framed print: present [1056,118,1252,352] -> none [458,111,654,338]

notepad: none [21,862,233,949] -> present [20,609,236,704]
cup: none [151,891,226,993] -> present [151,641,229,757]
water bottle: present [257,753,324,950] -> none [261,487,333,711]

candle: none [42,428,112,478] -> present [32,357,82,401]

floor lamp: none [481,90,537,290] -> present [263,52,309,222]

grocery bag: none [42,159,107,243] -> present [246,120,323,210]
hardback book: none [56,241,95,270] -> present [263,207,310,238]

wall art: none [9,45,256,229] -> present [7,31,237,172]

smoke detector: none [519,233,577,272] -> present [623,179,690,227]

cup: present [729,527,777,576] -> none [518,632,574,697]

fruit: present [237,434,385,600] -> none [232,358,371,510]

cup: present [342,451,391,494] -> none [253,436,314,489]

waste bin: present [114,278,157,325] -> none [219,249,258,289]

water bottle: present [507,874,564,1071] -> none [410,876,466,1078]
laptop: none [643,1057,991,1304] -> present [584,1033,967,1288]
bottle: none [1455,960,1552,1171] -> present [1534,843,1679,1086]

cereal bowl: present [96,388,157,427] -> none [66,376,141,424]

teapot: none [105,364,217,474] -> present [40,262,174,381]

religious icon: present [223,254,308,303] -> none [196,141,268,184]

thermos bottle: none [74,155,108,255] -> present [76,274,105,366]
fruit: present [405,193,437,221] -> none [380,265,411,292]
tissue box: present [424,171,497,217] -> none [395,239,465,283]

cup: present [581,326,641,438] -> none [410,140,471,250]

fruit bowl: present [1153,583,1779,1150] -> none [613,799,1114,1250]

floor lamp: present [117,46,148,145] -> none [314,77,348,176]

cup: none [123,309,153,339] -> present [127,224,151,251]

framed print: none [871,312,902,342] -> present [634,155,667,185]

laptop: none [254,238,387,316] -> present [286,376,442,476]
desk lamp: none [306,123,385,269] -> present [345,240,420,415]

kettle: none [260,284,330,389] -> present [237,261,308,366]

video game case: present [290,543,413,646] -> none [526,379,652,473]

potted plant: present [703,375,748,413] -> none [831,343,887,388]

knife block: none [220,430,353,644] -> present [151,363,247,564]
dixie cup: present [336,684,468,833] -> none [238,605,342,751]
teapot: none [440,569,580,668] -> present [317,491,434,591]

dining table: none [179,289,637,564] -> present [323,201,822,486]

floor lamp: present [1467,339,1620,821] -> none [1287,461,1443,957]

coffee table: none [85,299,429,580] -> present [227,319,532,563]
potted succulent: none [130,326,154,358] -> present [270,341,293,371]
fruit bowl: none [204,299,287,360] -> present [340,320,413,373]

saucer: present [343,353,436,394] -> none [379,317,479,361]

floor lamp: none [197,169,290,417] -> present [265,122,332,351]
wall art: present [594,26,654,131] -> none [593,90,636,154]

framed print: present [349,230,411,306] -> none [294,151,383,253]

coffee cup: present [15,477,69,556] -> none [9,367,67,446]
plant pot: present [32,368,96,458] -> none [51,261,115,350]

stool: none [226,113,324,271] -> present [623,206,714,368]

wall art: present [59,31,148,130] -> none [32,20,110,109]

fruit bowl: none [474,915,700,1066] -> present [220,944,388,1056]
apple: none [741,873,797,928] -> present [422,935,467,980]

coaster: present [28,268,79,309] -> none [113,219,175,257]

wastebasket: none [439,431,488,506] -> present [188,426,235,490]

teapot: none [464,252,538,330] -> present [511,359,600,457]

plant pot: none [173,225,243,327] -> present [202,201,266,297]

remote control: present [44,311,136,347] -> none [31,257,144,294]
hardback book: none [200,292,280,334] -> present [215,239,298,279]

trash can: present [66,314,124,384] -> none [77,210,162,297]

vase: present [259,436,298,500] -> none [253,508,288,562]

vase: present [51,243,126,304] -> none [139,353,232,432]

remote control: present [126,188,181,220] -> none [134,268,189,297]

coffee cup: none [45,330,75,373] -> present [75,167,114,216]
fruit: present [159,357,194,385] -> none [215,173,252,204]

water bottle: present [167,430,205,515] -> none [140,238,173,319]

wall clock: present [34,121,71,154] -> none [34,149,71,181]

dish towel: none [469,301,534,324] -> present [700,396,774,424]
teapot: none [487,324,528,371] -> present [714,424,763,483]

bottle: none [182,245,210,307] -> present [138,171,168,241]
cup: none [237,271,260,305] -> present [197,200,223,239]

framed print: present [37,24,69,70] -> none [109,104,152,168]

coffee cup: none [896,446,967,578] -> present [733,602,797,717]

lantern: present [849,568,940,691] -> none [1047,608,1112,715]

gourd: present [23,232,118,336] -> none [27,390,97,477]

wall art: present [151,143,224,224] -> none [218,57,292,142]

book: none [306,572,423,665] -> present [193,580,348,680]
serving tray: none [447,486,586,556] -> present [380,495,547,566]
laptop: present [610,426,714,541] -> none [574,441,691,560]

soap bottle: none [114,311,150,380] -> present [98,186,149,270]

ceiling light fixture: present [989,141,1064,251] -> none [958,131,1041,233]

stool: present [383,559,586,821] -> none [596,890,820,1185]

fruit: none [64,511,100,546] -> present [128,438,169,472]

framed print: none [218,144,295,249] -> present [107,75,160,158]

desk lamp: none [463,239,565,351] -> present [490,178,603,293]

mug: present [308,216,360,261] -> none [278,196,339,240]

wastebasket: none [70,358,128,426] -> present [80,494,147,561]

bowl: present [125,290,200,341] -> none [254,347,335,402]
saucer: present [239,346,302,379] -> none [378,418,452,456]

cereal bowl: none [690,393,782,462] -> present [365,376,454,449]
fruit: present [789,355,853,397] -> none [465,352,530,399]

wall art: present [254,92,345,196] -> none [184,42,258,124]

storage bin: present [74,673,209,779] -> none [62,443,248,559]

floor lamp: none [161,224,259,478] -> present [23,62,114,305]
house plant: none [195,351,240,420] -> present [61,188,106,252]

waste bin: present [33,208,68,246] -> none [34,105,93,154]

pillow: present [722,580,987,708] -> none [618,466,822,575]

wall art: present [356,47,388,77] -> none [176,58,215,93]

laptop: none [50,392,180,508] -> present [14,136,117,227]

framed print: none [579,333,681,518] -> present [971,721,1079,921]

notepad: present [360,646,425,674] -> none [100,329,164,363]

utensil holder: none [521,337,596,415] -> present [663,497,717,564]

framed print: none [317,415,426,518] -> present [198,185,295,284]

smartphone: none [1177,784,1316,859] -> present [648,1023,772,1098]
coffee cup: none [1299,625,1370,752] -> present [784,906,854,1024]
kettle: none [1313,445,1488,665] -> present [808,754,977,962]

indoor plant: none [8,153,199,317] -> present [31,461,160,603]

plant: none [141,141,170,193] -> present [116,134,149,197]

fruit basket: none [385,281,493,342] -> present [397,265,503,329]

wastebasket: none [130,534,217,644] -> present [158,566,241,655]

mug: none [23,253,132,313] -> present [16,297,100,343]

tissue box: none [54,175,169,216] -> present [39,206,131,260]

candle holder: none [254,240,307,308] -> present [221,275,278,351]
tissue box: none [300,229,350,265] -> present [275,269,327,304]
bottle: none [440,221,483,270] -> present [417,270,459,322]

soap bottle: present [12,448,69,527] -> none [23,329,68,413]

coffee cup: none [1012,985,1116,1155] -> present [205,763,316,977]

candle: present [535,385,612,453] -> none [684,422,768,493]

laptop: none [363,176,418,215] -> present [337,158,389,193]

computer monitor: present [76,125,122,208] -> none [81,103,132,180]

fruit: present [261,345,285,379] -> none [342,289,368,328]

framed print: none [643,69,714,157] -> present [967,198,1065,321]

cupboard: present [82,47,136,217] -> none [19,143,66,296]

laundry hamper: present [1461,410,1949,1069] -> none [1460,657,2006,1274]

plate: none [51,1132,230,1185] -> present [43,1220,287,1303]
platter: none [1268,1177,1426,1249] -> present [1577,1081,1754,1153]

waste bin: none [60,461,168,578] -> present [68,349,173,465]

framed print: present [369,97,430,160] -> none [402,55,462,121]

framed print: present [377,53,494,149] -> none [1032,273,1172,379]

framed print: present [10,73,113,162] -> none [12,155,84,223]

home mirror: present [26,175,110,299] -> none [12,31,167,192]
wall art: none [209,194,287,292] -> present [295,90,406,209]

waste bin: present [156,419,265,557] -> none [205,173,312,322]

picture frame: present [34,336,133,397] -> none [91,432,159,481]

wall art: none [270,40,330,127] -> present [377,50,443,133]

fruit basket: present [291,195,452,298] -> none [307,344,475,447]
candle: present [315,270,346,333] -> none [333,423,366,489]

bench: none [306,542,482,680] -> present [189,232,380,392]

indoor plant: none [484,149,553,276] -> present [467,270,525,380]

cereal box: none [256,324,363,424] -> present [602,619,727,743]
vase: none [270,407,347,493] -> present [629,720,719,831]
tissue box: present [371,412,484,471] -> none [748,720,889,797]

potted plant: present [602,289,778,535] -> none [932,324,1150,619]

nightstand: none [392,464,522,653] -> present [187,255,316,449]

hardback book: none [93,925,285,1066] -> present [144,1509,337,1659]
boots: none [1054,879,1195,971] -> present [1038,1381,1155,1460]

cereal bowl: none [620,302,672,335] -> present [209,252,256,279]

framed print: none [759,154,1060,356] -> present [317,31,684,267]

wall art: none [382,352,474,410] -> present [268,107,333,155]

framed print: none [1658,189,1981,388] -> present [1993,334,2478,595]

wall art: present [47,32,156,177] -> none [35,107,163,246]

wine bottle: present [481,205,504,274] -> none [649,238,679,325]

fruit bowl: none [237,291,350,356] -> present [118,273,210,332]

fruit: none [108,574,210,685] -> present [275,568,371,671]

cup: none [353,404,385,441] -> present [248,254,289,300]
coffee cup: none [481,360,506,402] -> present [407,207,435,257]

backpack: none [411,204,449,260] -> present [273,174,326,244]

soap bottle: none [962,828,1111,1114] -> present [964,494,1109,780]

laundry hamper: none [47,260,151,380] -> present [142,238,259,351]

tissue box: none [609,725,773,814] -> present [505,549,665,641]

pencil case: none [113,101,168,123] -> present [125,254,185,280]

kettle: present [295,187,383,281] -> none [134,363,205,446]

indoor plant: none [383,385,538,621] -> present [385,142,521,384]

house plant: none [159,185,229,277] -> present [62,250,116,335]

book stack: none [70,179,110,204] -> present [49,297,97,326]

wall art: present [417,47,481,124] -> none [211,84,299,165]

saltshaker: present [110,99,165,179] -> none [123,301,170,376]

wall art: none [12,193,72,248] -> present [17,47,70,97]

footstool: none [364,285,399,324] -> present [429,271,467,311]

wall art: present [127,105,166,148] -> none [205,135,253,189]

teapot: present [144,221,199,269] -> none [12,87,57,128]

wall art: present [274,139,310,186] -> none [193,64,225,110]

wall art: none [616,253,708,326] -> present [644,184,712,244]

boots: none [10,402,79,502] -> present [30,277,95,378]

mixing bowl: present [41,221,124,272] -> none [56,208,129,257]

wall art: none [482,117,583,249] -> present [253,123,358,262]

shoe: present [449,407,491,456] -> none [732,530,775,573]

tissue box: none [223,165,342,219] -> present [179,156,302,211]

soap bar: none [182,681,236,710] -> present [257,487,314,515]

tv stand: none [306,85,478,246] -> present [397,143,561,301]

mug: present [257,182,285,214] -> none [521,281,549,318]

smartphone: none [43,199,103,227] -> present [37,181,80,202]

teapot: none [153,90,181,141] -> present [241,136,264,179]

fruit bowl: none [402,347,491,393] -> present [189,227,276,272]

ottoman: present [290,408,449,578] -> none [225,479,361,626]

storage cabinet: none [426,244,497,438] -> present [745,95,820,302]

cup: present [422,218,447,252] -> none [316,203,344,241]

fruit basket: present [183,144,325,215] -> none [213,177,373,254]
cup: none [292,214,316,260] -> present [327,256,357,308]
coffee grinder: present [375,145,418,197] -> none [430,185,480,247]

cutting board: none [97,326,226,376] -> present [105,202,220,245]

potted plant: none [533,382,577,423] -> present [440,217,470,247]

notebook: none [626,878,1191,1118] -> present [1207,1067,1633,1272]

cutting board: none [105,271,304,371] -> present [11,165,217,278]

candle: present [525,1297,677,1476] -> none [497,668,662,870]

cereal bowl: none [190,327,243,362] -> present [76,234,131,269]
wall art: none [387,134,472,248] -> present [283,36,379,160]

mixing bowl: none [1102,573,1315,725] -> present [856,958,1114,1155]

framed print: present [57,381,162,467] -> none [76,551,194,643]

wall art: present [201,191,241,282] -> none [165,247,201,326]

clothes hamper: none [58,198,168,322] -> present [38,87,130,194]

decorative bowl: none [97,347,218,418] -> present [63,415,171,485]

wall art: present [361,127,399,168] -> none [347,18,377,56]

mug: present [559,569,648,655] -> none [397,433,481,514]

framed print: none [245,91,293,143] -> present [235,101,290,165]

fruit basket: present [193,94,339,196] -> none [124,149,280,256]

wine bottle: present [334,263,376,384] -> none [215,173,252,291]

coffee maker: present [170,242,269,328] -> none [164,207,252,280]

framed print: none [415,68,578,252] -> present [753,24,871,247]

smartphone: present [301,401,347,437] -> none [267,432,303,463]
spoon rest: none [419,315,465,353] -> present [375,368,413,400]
--
● Task to complete
Return the material exactly as it stands above, but only from its first line to the line containing "tissue box: present [424,171,497,217]", both ends included.

● Task answer
framed print: present [1056,118,1252,352] -> none [458,111,654,338]

notepad: none [21,862,233,949] -> present [20,609,236,704]
cup: none [151,891,226,993] -> present [151,641,229,757]
water bottle: present [257,753,324,950] -> none [261,487,333,711]

candle: none [42,428,112,478] -> present [32,357,82,401]

floor lamp: none [481,90,537,290] -> present [263,52,309,222]

grocery bag: none [42,159,107,243] -> present [246,120,323,210]
hardback book: none [56,241,95,270] -> present [263,207,310,238]

wall art: none [9,45,256,229] -> present [7,31,237,172]

smoke detector: none [519,233,577,272] -> present [623,179,690,227]

cup: present [729,527,777,576] -> none [518,632,574,697]

fruit: present [237,434,385,600] -> none [232,358,371,510]

cup: present [342,451,391,494] -> none [253,436,314,489]

waste bin: present [114,278,157,325] -> none [219,249,258,289]

water bottle: present [507,874,564,1071] -> none [410,876,466,1078]
laptop: none [643,1057,991,1304] -> present [584,1033,967,1288]
bottle: none [1455,960,1552,1171] -> present [1534,843,1679,1086]

cereal bowl: present [96,388,157,427] -> none [66,376,141,424]

teapot: none [105,364,217,474] -> present [40,262,174,381]

religious icon: present [223,254,308,303] -> none [196,141,268,184]

thermos bottle: none [74,155,108,255] -> present [76,274,105,366]
fruit: present [405,193,437,221] -> none [380,265,411,292]
tissue box: present [424,171,497,217] -> none [395,239,465,283]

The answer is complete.